**REQUIREMENT:**
Go through the listing and transcribe each line exactly.

#### SUPPLIED RECORDS

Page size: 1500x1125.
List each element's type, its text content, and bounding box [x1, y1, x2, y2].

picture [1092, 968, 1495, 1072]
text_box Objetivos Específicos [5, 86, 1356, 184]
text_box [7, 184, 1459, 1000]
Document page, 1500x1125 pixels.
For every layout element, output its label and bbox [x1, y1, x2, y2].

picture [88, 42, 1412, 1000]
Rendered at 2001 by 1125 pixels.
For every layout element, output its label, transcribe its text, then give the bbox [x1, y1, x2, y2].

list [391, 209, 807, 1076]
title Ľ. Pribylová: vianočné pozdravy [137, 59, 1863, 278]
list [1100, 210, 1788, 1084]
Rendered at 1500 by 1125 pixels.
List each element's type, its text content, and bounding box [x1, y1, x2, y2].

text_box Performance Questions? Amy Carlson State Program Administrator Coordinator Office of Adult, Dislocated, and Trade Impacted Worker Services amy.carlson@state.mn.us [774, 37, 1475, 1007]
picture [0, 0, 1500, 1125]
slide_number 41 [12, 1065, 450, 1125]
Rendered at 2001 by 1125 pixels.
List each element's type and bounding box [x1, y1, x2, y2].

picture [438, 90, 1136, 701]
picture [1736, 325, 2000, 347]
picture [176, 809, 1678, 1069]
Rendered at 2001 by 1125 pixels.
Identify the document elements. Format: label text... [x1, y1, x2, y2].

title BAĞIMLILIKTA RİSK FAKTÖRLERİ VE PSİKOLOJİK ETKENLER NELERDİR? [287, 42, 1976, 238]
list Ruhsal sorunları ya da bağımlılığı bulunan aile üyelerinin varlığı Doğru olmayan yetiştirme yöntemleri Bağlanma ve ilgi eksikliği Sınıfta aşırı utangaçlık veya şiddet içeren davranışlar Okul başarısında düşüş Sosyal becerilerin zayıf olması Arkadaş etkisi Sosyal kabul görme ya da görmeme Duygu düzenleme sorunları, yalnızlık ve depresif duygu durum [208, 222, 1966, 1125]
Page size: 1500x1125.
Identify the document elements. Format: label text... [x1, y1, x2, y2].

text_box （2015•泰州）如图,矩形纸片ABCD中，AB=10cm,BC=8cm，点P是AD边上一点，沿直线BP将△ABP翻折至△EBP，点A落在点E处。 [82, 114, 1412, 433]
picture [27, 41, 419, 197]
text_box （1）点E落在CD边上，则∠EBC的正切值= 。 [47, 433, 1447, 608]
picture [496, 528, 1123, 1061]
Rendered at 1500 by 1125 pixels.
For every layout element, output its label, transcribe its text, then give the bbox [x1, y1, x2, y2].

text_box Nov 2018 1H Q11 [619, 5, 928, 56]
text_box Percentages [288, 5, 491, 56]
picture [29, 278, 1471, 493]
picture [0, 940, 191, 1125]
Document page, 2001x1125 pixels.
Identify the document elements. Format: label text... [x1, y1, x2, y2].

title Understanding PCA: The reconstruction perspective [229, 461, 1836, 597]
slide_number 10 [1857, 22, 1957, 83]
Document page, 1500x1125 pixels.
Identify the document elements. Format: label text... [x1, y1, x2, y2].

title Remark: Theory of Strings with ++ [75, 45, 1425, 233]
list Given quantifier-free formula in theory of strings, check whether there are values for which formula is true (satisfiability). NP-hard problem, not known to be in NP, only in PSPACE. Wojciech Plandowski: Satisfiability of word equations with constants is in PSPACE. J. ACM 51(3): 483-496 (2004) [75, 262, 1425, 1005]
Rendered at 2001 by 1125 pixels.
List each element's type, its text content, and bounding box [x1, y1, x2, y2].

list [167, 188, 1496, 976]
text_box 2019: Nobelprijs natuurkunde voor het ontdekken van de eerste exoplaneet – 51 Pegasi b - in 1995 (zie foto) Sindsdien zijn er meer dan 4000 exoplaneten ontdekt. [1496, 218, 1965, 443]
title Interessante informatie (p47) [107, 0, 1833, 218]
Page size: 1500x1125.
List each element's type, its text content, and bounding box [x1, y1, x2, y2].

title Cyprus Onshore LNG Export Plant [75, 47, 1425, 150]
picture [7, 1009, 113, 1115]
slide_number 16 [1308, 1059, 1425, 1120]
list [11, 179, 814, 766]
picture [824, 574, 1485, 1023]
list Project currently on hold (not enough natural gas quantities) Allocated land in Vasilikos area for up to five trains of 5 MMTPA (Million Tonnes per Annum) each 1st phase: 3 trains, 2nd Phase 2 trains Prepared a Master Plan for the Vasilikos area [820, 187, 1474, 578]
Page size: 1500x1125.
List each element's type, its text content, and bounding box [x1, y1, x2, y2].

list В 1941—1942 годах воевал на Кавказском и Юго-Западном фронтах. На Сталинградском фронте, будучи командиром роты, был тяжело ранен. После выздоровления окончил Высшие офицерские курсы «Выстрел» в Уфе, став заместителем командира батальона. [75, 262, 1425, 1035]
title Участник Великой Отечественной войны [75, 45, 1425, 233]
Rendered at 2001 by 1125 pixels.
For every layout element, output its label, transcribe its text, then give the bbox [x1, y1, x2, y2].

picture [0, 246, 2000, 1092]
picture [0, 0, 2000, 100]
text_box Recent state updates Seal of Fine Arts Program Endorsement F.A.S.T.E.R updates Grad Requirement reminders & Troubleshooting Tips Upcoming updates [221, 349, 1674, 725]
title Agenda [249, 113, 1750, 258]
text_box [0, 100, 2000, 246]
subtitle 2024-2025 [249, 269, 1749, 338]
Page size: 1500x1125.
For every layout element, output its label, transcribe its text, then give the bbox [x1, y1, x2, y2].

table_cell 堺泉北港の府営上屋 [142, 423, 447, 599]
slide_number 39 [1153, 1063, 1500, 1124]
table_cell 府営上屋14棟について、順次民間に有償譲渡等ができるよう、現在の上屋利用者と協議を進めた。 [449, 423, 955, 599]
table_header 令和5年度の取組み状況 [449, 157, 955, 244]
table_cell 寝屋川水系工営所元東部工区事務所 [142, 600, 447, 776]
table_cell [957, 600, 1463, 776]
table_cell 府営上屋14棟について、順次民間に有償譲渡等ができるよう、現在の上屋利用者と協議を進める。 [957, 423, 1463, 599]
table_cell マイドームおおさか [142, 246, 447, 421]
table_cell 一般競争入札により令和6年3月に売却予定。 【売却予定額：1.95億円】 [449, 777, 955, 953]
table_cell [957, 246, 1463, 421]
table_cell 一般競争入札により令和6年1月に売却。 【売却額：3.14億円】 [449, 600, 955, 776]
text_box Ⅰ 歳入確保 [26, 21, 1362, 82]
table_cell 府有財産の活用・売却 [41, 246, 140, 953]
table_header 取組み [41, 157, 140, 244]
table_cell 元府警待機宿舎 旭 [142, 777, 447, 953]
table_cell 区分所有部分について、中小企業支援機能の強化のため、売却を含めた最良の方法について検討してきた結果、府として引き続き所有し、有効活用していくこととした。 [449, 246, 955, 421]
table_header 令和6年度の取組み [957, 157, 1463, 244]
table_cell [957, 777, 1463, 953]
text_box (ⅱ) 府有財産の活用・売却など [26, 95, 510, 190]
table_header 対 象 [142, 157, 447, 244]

########

**TASK RESULT:**
Page size: 1500x1125.
List each element's type, its text content, and bounding box [x1, y1, x2, y2].

picture [1092, 968, 1495, 1072]
text_box Objetivos Específicos [5, 86, 1356, 184]
text_box [7, 184, 1459, 1000]
Document page, 1500x1125 pixels.
For every layout element, output its label and bbox [x1, y1, x2, y2].

picture [88, 42, 1412, 1000]
Rendered at 2001 by 1125 pixels.
For every layout element, output its label, transcribe its text, then give the bbox [x1, y1, x2, y2].

list [391, 209, 807, 1076]
title Ľ. Pribylová: vianočné pozdravy [137, 59, 1863, 278]
list [1100, 210, 1788, 1084]
Rendered at 1500 by 1125 pixels.
List each element's type, its text content, and bounding box [x1, y1, x2, y2].

text_box Performance Questions? Amy Carlson State Program Administrator Coordinator Office of Adult, Dislocated, and Trade Impacted Worker Services amy.carlson@state.mn.us [774, 37, 1475, 1007]
picture [0, 0, 1500, 1125]
slide_number 41 [12, 1065, 450, 1125]
Rendered at 2001 by 1125 pixels.
List each element's type and bounding box [x1, y1, x2, y2].

picture [438, 90, 1136, 701]
picture [1736, 325, 2000, 347]
picture [176, 809, 1678, 1069]
Rendered at 2001 by 1125 pixels.
Identify the document elements. Format: label text... [x1, y1, x2, y2].

title BAĞIMLILIKTA RİSK FAKTÖRLERİ VE PSİKOLOJİK ETKENLER NELERDİR? [287, 42, 1976, 238]
list Ruhsal sorunları ya da bağımlılığı bulunan aile üyelerinin varlığı Doğru olmayan yetiştirme yöntemleri Bağlanma ve ilgi eksikliği Sınıfta aşırı utangaçlık veya şiddet içeren davranışlar Okul başarısında düşüş Sosyal becerilerin zayıf olması Arkadaş etkisi Sosyal kabul görme ya da görmeme Duygu düzenleme sorunları, yalnızlık ve depresif duygu durum [208, 222, 1966, 1125]
Page size: 1500x1125.
Identify the document elements. Format: label text... [x1, y1, x2, y2].

text_box （2015•泰州）如图,矩形纸片ABCD中，AB=10cm,BC=8cm，点P是AD边上一点，沿直线BP将△ABP翻折至△EBP，点A落在点E处。 [82, 114, 1412, 433]
picture [27, 41, 419, 197]
text_box （1）点E落在CD边上，则∠EBC的正切值= 。 [47, 433, 1447, 608]
picture [496, 528, 1123, 1061]
Rendered at 1500 by 1125 pixels.
For every layout element, output its label, transcribe its text, then give the bbox [x1, y1, x2, y2].

text_box Nov 2018 1H Q11 [619, 5, 928, 56]
text_box Percentages [288, 5, 491, 56]
picture [29, 278, 1471, 493]
picture [0, 940, 191, 1125]
Document page, 2001x1125 pixels.
Identify the document elements. Format: label text... [x1, y1, x2, y2].

title Understanding PCA: The reconstruction perspective [229, 461, 1836, 597]
slide_number 10 [1857, 22, 1957, 83]
Document page, 1500x1125 pixels.
Identify the document elements. Format: label text... [x1, y1, x2, y2].

title Remark: Theory of Strings with ++ [75, 45, 1425, 233]
list Given quantifier-free formula in theory of strings, check whether there are values for which formula is true (satisfiability). NP-hard problem, not known to be in NP, only in PSPACE. Wojciech Plandowski: Satisfiability of word equations with constants is in PSPACE. J. ACM 51(3): 483-496 (2004) [75, 262, 1425, 1005]
Rendered at 2001 by 1125 pixels.
List each element's type, its text content, and bounding box [x1, y1, x2, y2].

list [167, 188, 1496, 976]
text_box 2019: Nobelprijs natuurkunde voor het ontdekken van de eerste exoplaneet – 51 Pegasi b - in 1995 (zie foto) Sindsdien zijn er meer dan 4000 exoplaneten ontdekt. [1496, 218, 1965, 443]
title Interessante informatie (p47) [107, 0, 1833, 218]
Page size: 1500x1125.
List each element's type, its text content, and bounding box [x1, y1, x2, y2].

title Cyprus Onshore LNG Export Plant [75, 47, 1425, 150]
picture [7, 1009, 113, 1115]
slide_number 16 [1308, 1059, 1425, 1120]
list [11, 179, 814, 766]
picture [824, 574, 1485, 1023]
list Project currently on hold (not enough natural gas quantities) Allocated land in Vasilikos area for up to five trains of 5 MMTPA (Million Tonnes per Annum) each 1st phase: 3 trains, 2nd Phase 2 trains Prepared a Master Plan for the Vasilikos area [820, 187, 1474, 578]
Page size: 1500x1125.
List each element's type, its text content, and bounding box [x1, y1, x2, y2].

list В 1941—1942 годах воевал на Кавказском и Юго-Западном фронтах. На Сталинградском фронте, будучи командиром роты, был тяжело ранен. После выздоровления окончил Высшие офицерские курсы «Выстрел» в Уфе, став заместителем командира батальона. [75, 262, 1425, 1035]
title Участник Великой Отечественной войны [75, 45, 1425, 233]
Rendered at 2001 by 1125 pixels.
For every layout element, output its label, transcribe its text, then give the bbox [x1, y1, x2, y2].

picture [0, 246, 2000, 1092]
picture [0, 0, 2000, 100]
text_box Recent state updates Seal of Fine Arts Program Endorsement F.A.S.T.E.R updates Grad Requirement reminders & Troubleshooting Tips Upcoming updates [221, 349, 1674, 725]
title Agenda [249, 113, 1750, 258]
text_box [0, 100, 2000, 246]
subtitle 2024-2025 [249, 269, 1749, 338]
Page size: 1500x1125.
For every layout element, output its label, transcribe its text, then give the bbox [x1, y1, x2, y2].

table_cell 堺泉北港の府営上屋 [142, 423, 447, 599]
slide_number 39 [1153, 1063, 1500, 1124]
table_cell 府営上屋14棟について、順次民間に有償譲渡等ができるよう、現在の上屋利用者と協議を進めた。 [449, 423, 955, 599]
table_header 令和5年度の取組み状況 [449, 157, 955, 244]
table_cell 寝屋川水系工営所元東部工区事務所 [142, 600, 447, 776]
table_cell [957, 600, 1463, 776]
table_cell 府営上屋14棟について、順次民間に有償譲渡等ができるよう、現在の上屋利用者と協議を進める。 [957, 423, 1463, 599]
table_cell マイドームおおさか [142, 246, 447, 421]
table_cell 一般競争入札により令和6年3月に売却予定。 【売却予定額：1.95億円】 [449, 777, 955, 953]
table_cell [957, 246, 1463, 421]
table_cell 一般競争入札により令和6年1月に売却。 【売却額：3.14億円】 [449, 600, 955, 776]
text_box Ⅰ 歳入確保 [26, 21, 1362, 82]
table_cell 府有財産の活用・売却 [41, 246, 140, 953]
table_header 取組み [41, 157, 140, 244]
table_cell 元府警待機宿舎 旭 [142, 777, 447, 953]
table_cell 区分所有部分について、中小企業支援機能の強化のため、売却を含めた最良の方法について検討してきた結果、府として引き続き所有し、有効活用していくこととした。 [449, 246, 955, 421]
table_header 令和6年度の取組み [957, 157, 1463, 244]
table_cell [957, 777, 1463, 953]
text_box (ⅱ) 府有財産の活用・売却など [26, 95, 510, 190]
table_header 対 象 [142, 157, 447, 244]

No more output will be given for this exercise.